Lintasan pertama ini mengajarkan pada Nabi bahwa beliau tidak pernah berjalan sendirian (You’ll Never Walk Alone). Beliau berdakwah di atas pondasi yang telah dibangun oleh para pendahulunya. Begitulah seorang pemimpin itu –menyadari bahwa apa yang dikerjakannya merupakan sambungan dari jejak pemimpin sebelumnya. Jangan sampai ketika sukses seorang pemimpin menepuk dada; tapi jikalau gagal yang disalahkan adalah beban kerja yang diwarisi dari pemimpin sebelumnya.
Pada lintasan kedua, dimensi spiritual memberi pelajaran bertingkat dari langit pertama menuju langit ketujuh. Seorang pecinta Tuhan harus menempuh laku spiritual secara bertahap. Banyak yang gagal atau berhenti di tingkatan pertama karena keburu terpesona dengan berbagai keajaiban yang diberikan. Ketika ghaib direduksi menjadi semata hal ajaib, maka tak lagi beda antara seorang salik (penempuh jalan spiritual) dengan seorang dukun. Itu sebabnya banyak masyarakat yang tertipu dan gagal membedakan keduanya.

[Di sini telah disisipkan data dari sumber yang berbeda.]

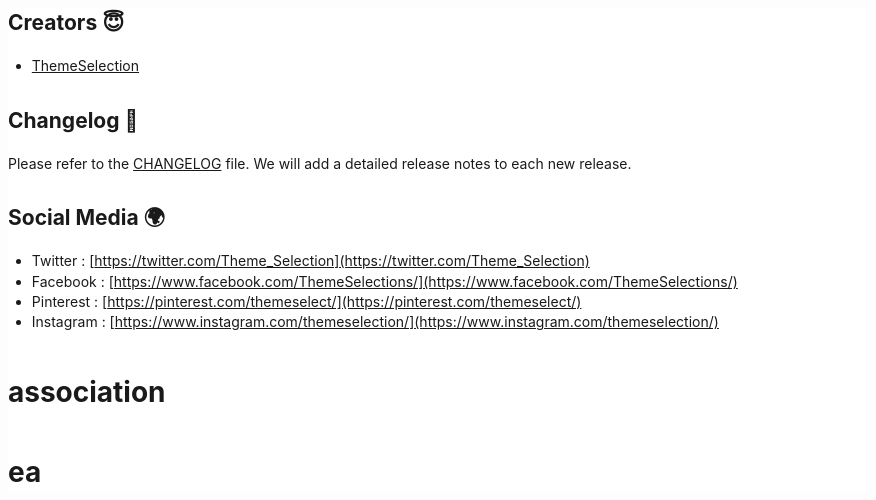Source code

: ## Creators 😇

- [ThemeSelection](https://themeselection.com)

## Changelog 📆

Please refer to the [CHANGELOG](https://themeselection.com/demo/sneat-bootstrap-html-admin-template-free/changelog.html) file. We will add a detailed release notes to each new release.

## Social Media 🌍

- Twitter : [https://twitter.com/Theme_Selection](https://twitter.com/Theme_Selection)
- Facebook : [https://www.facebook.com/ThemeSelections/](https://www.facebook.com/ThemeSelections/)
- Pinterest : [https://pinterest.com/themeselect/](https://pinterest.com/themeselect/)
- Instagram : [https://www.instagram.com/themeselection/](https://www.instagram.com/themeselection/)
# association
# ea
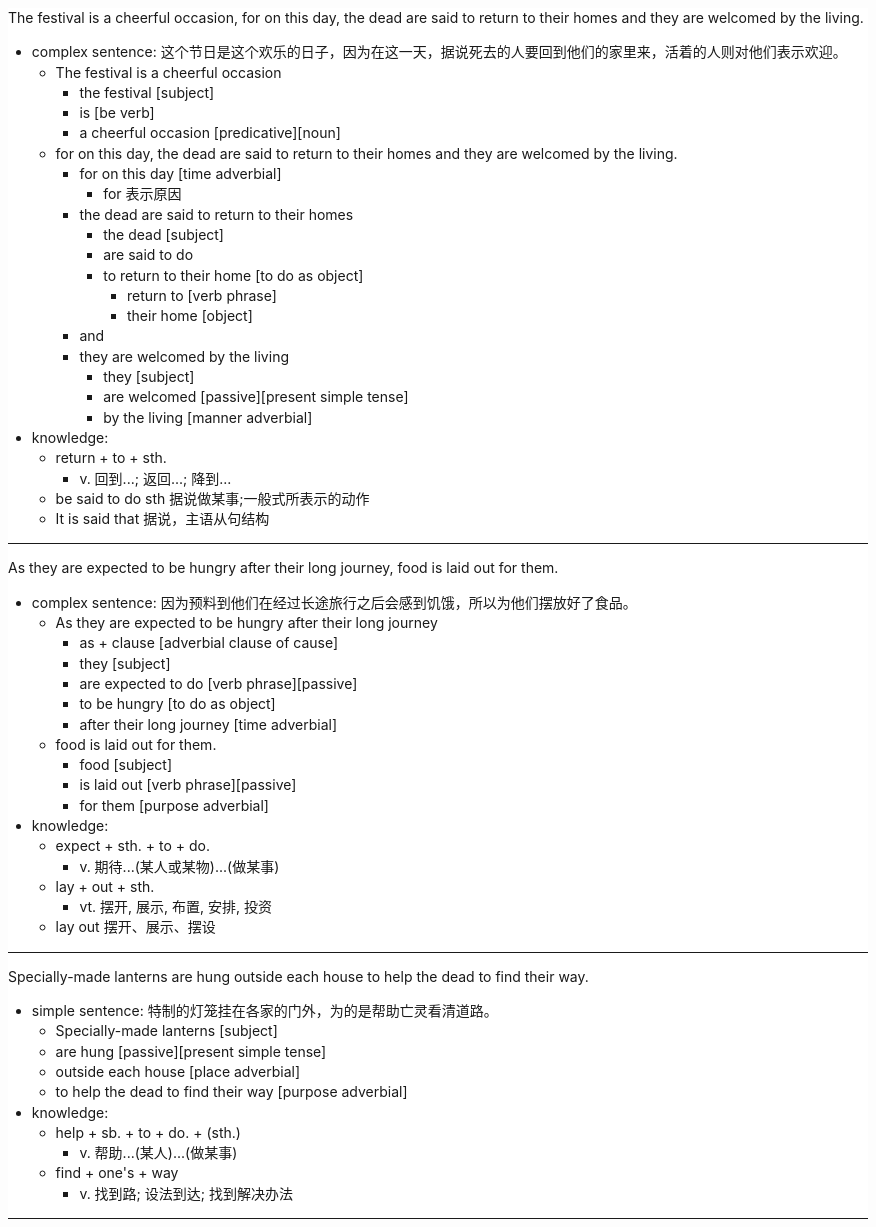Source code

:
The festival is a cheerful occasion, for on this day, the dead are said to return to their homes and they are welcomed by the living.
- complex sentence: 这个节日是这个欢乐的日子，因为在这一天，据说死去的人要回到他们的家里来，活着的人则对他们表示欢迎。
    - The festival is a cheerful occasion
        - the festival [subject]
        - is [be verb]
        - a cheerful occasion [predicative][noun]
    - for on this day, the dead are said to return to their homes and they are welcomed by the living.
        - for on this day [time adverbial]
            - for 表示原因
        - the dead are said to return to their homes 
            - the dead [subject]
            - are said to do 
            - to return to their home [to do as object]
                - return to [verb phrase]
                - their home [object]
        - and 
        - they are welcomed by the living
            - they [subject]
            - are welcomed [passive][present simple tense]
            - by the living [manner adverbial]
- knowledge:
    - return + to + sth.
        - v. 回到...; 返回...; 降到...
    - be said to do sth 据说做某事;一般式所表示的动作
    - It is said that 据说，主语从句结构
  
---

As they are expected to be hungry after their long journey, food is laid out for them.
- complex sentence: 因为预料到他们在经过长途旅行之后会感到饥饿，所以为他们摆放好了食品。
    - As they are expected to be hungry after their long journey
        - as + clause [adverbial clause of cause]
        - they [subject]
        - are expected to do [verb phrase][passive]
        - to be hungry [to do as object]
        - after their long journey [time adverbial]
    - food is laid out for them.
        - food [subject]
        - is laid out [verb phrase][passive]
        - for them [purpose adverbial]
- knowledge:
    - expect + sth. + to + do.
        - v. 期待...(某人或某物)...(做某事)
    - lay + out + sth.
        - vt. 摆开, 展示, 布置, 安排, 投资
    - lay out 摆开、展示、摆设

---

Specially-made lanterns are hung outside each house to help the dead to find their way.
- simple sentence: 特制的灯笼挂在各家的门外，为的是帮助亡灵看清道路。
    - Specially-made lanterns [subject]
    - are hung [passive][present simple tense]
    - outside each house [place adverbial]
    - to help the dead to find their way [purpose adverbial]
- knowledge:
    - help + sb. + to + do. + (sth.)
        - v. 帮助...(某人)...(做某事)
    - find + one's + way
        - v. 找到路; 设法到达; 找到解决办法
          
---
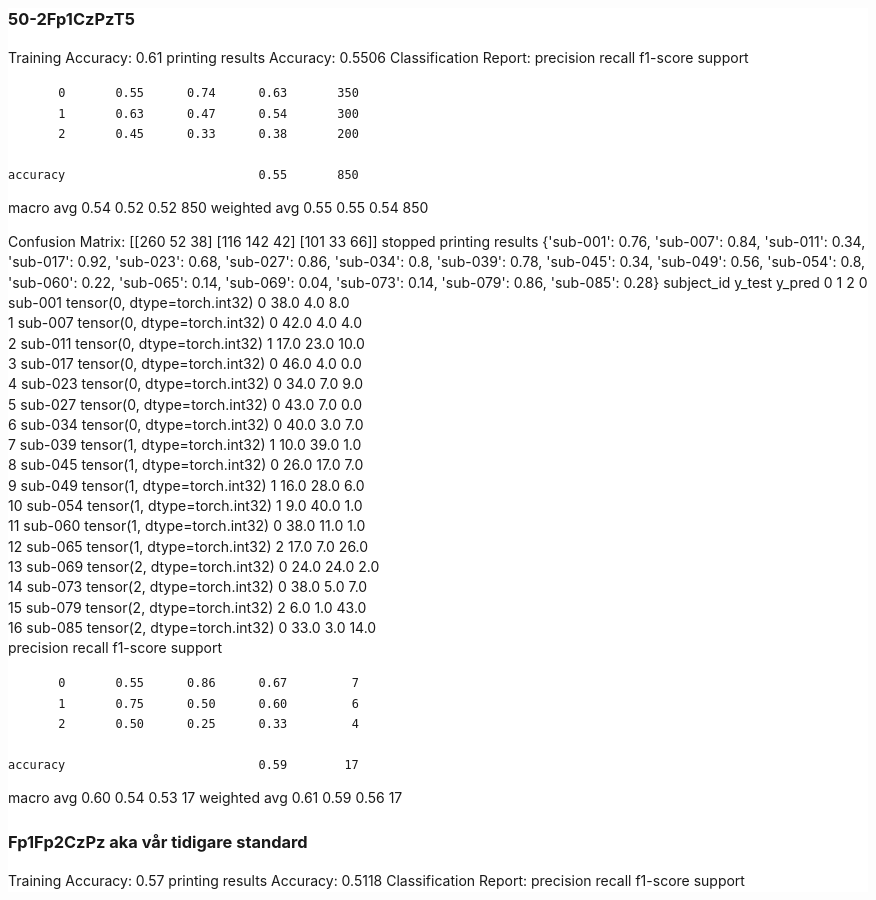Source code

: ### 50-2Fp1CzPzT5

Training Accuracy: 0.61
printing results
Accuracy: 0.5506
Classification Report:
              precision    recall  f1-score   support

           0       0.55      0.74      0.63       350
           1       0.63      0.47      0.54       300
           2       0.45      0.33      0.38       200

    accuracy                           0.55       850
   macro avg       0.54      0.52      0.52       850
weighted avg       0.55      0.55      0.54       850

Confusion Matrix:
[[260  52  38]
 [116 142  42]
 [101  33  66]]
stopped printing results
{'sub-001': 0.76, 'sub-007': 0.84, 'sub-011': 0.34, 'sub-017': 0.92, 'sub-023': 0.68, 'sub-027': 0.86, 'sub-034': 0.8, 'sub-039': 0.78, 'sub-045': 0.34, 'sub-049': 0.56, 'sub-054': 0.8, 'sub-060': 0.22, 'sub-065': 0.14, 'sub-069': 0.04, 'sub-073': 0.14, 'sub-079': 0.86, 'sub-085': 0.28}
   subject_id                        y_test  y_pred     0     1     2
0     sub-001  tensor(0, dtype=torch.int32)       0  38.0   4.0   8.0  
1     sub-007  tensor(0, dtype=torch.int32)       0  42.0   4.0   4.0  
2     sub-011  tensor(0, dtype=torch.int32)       1  17.0  23.0  10.0  
3     sub-017  tensor(0, dtype=torch.int32)       0  46.0   4.0   0.0  
4     sub-023  tensor(0, dtype=torch.int32)       0  34.0   7.0   9.0  
5     sub-027  tensor(0, dtype=torch.int32)       0  43.0   7.0   0.0  
6     sub-034  tensor(0, dtype=torch.int32)       0  40.0   3.0   7.0  
7     sub-039  tensor(1, dtype=torch.int32)       1  10.0  39.0   1.0  
8     sub-045  tensor(1, dtype=torch.int32)       0  26.0  17.0   7.0  
9     sub-049  tensor(1, dtype=torch.int32)       1  16.0  28.0   6.0  
10    sub-054  tensor(1, dtype=torch.int32)       1   9.0  40.0   1.0  
11    sub-060  tensor(1, dtype=torch.int32)       0  38.0  11.0   1.0  
12    sub-065  tensor(1, dtype=torch.int32)       2  17.0   7.0  26.0  
13    sub-069  tensor(2, dtype=torch.int32)       0  24.0  24.0   2.0  
14    sub-073  tensor(2, dtype=torch.int32)       0  38.0   5.0   7.0  
15    sub-079  tensor(2, dtype=torch.int32)       2   6.0   1.0  43.0  
16    sub-085  tensor(2, dtype=torch.int32)       0  33.0   3.0  14.0  
              precision    recall  f1-score   support

           0       0.55      0.86      0.67         7
           1       0.75      0.50      0.60         6
           2       0.50      0.25      0.33         4

    accuracy                           0.59        17
   macro avg       0.60      0.54      0.53        17
weighted avg       0.61      0.59      0.56        17

### Fp1Fp2CzPz aka vår tidigare standard
Training Accuracy: 0.57
printing results
Accuracy: 0.5118
Classification Report:
              precision    recall  f1-score   support
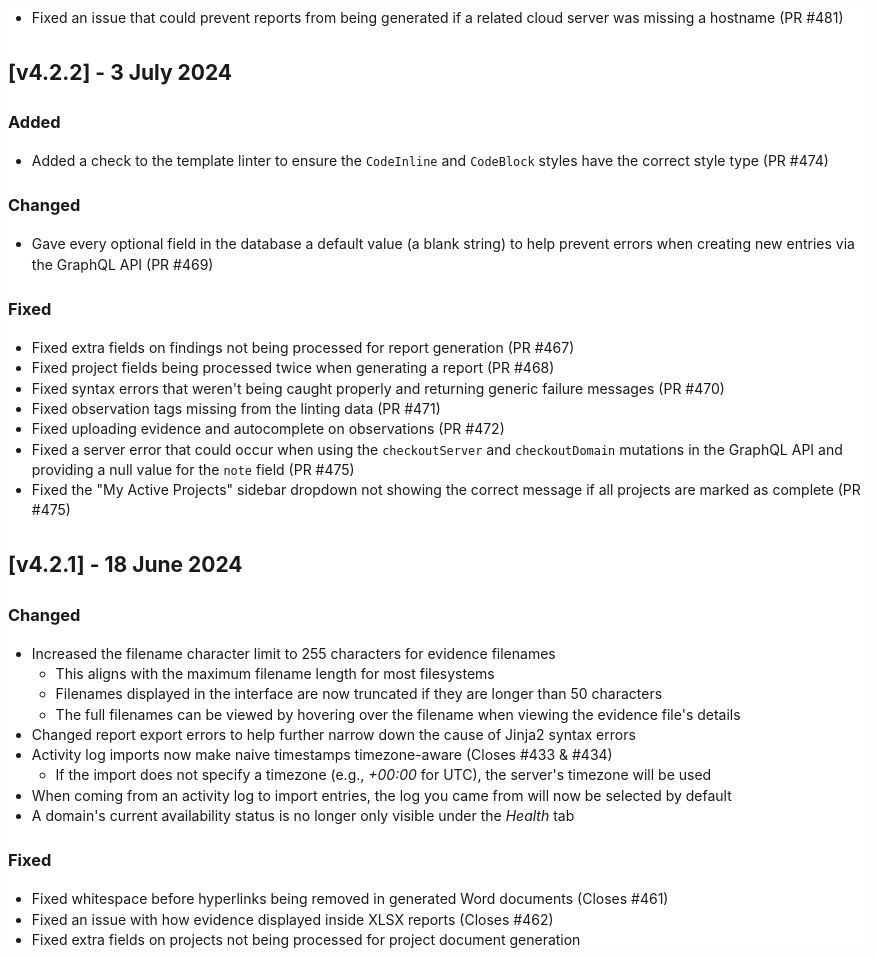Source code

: * Fixed an issue that could prevent reports from being generated if a related cloud server was missing a hostname (PR #481)

## [v4.2.2] - 3 July 2024

### Added

* Added a check to the template linter to ensure the `CodeInline` and `CodeBlock` styles have the correct style type (PR #474)

### Changed

* Gave every optional field in the database a default value (a blank string) to help prevent errors when creating new entries via the GraphQL API (PR #469)

### Fixed

* Fixed extra fields on findings not being processed for report generation (PR #467)
* Fixed project fields being processed twice when generating a report (PR #468)
* Fixed syntax errors that weren't being caught properly and returning generic failure messages (PR #470)
* Fixed observation tags missing from the linting data (PR #471)
* Fixed uploading evidence and autocomplete on observations (PR #472)
* Fixed a server error that could occur when using the `checkoutServer` and `checkoutDomain` mutations in the GraphQL API and providing a null value for the `note` field (PR #475)
* Fixed the "My Active Projects" sidebar dropdown not showing the correct message if all projects are marked as complete (PR #475)

## [v4.2.1] - 18 June 2024

### Changed

* Increased the filename character limit to 255 characters for evidence filenames
  * This aligns with the maximum filename length for most filesystems
  * Filenames displayed in the interface are now truncated if they are longer than 50 characters
  * The full filenames can be viewed by hovering over the filename when viewing the evidence file's details
* Changed report export errors to help further narrow down the cause of Jinja2 syntax errors
* Activity log imports now make naive timestamps timezone-aware (Closes #433 & #434)
  * If the import does not specify a timezone (e.g., _+00:00_ for UTC), the server's timezone will be used
* When coming from an activity log to import entries, the log you came from will now be selected by default
* A domain's current availability status is no longer only visible under the _Health_ tab

### Fixed

* Fixed whitespace before hyperlinks being removed in generated Word documents (Closes #461)
* Fixed an issue with how evidence displayed inside XLSX reports (Closes #462)
* Fixed extra fields on projects not being processed for project document generation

Pada lintasan kedua, di setiap pintu langit ada Nabi tertentu yang duduk di sana. Semua ini bekal Nabi Muhammad menuju Sidratul Muntaha menemui Allah, sebuah stasiun spiritual yang malaikat Jibril pun tak berani melintasinya. Dalam riwayat shahih dikisahkan betapa Nabi Muhammad bolak-balik melakukan negosiasi jumlah bilangan shalat atas usulan Nabi Musa.
Kasih sayang Allah itu berupa perintahNya bisa dinegosiasi sampai akhirnya Nabi malu dan berhenti di angka lima waktu shalat. Kalau Allah saja mau bernegosiasi, bagaimana dengan para pemimpin di dunia yang ngotot sampai rela berkonflik atau perang?
Setelah bertemu dan menerima perintah Allah, kemudian apa lagi? Bukankah puncak pertemuan telah terjadi? Namun ternyata lintasan ketiga menjadi sangat krusial. Nabi diminta kembali ke bumi melanjutkan dakwah menebar Islam yang rahmatan lil alamin. Banyak salik yang hanya mendambakan perjumpaan dengan Allah, tapi kepuasan spiritual semacam ini hanya bermanfaat buat dirinya semata.
Nabi Muhammad justru diperintah kembali ke bumi melanjutkan misi beliau. Isra Mi’raj bukan sekadar melangitkan diri dengan melintasi ruang dan waktu, tapi jauh lebih penting lagi, yaitu membumikan pesan langit. Sudahkah kita mengambil hikmahnya agar turut melintas keluar dari penjara diri?